↓

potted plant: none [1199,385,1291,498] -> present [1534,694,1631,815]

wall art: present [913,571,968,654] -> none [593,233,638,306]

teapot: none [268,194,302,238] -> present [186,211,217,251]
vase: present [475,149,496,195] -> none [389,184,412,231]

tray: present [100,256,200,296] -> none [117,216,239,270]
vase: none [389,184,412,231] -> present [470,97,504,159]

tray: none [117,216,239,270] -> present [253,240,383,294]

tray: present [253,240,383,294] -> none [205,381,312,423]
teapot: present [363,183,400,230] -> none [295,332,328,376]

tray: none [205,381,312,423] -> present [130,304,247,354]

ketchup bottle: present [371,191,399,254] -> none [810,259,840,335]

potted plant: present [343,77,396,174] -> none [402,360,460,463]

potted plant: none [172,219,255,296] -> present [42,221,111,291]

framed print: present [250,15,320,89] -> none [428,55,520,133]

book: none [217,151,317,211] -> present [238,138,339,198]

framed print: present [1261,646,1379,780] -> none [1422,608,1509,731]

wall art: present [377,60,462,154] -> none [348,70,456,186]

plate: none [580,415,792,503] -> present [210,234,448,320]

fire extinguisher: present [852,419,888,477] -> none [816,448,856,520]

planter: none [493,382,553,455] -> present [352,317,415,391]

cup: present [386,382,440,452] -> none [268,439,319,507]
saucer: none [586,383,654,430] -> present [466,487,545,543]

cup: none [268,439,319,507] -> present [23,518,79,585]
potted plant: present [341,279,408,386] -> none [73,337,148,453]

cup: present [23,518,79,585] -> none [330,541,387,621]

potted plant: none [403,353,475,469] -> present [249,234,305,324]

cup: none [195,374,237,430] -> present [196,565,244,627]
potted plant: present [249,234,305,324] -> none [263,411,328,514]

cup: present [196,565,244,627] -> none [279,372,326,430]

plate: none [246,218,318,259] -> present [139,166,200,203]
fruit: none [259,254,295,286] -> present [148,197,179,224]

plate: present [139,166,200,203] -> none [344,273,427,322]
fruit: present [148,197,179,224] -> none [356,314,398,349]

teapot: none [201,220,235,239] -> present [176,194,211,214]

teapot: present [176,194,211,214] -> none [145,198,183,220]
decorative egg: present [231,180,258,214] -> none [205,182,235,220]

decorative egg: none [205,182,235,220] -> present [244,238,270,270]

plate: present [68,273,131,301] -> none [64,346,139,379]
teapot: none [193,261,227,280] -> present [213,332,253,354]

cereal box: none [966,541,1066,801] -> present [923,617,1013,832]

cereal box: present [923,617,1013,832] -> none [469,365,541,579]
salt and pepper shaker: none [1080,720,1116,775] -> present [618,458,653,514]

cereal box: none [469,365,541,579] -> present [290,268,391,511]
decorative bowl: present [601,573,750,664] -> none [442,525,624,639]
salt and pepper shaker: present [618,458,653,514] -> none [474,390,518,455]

↑

Down to the final line, write out all of the material exactly.

potted plant: none [1199,385,1291,498] -> present [1534,694,1631,815]

wall art: present [913,571,968,654] -> none [593,233,638,306]

teapot: none [268,194,302,238] -> present [186,211,217,251]
vase: present [475,149,496,195] -> none [389,184,412,231]

tray: present [100,256,200,296] -> none [117,216,239,270]
vase: none [389,184,412,231] -> present [470,97,504,159]

tray: none [117,216,239,270] -> present [253,240,383,294]

tray: present [253,240,383,294] -> none [205,381,312,423]
teapot: present [363,183,400,230] -> none [295,332,328,376]

tray: none [205,381,312,423] -> present [130,304,247,354]

ketchup bottle: present [371,191,399,254] -> none [810,259,840,335]

potted plant: present [343,77,396,174] -> none [402,360,460,463]

potted plant: none [172,219,255,296] -> present [42,221,111,291]

framed print: present [250,15,320,89] -> none [428,55,520,133]

book: none [217,151,317,211] -> present [238,138,339,198]

framed print: present [1261,646,1379,780] -> none [1422,608,1509,731]

wall art: present [377,60,462,154] -> none [348,70,456,186]

plate: none [580,415,792,503] -> present [210,234,448,320]

fire extinguisher: present [852,419,888,477] -> none [816,448,856,520]

planter: none [493,382,553,455] -> present [352,317,415,391]

cup: present [386,382,440,452] -> none [268,439,319,507]
saucer: none [586,383,654,430] -> present [466,487,545,543]

cup: none [268,439,319,507] -> present [23,518,79,585]
potted plant: present [341,279,408,386] -> none [73,337,148,453]

cup: present [23,518,79,585] -> none [330,541,387,621]

potted plant: none [403,353,475,469] -> present [249,234,305,324]

cup: none [195,374,237,430] -> present [196,565,244,627]
potted plant: present [249,234,305,324] -> none [263,411,328,514]

cup: present [196,565,244,627] -> none [279,372,326,430]

plate: none [246,218,318,259] -> present [139,166,200,203]
fruit: none [259,254,295,286] -> present [148,197,179,224]

plate: present [139,166,200,203] -> none [344,273,427,322]
fruit: present [148,197,179,224] -> none [356,314,398,349]

teapot: none [201,220,235,239] -> present [176,194,211,214]

teapot: present [176,194,211,214] -> none [145,198,183,220]
decorative egg: present [231,180,258,214] -> none [205,182,235,220]

decorative egg: none [205,182,235,220] -> present [244,238,270,270]

plate: present [68,273,131,301] -> none [64,346,139,379]
teapot: none [193,261,227,280] -> present [213,332,253,354]

cereal box: none [966,541,1066,801] -> present [923,617,1013,832]

cereal box: present [923,617,1013,832] -> none [469,365,541,579]
salt and pepper shaker: none [1080,720,1116,775] -> present [618,458,653,514]

cereal box: none [469,365,541,579] -> present [290,268,391,511]
decorative bowl: present [601,573,750,664] -> none [442,525,624,639]
salt and pepper shaker: present [618,458,653,514] -> none [474,390,518,455]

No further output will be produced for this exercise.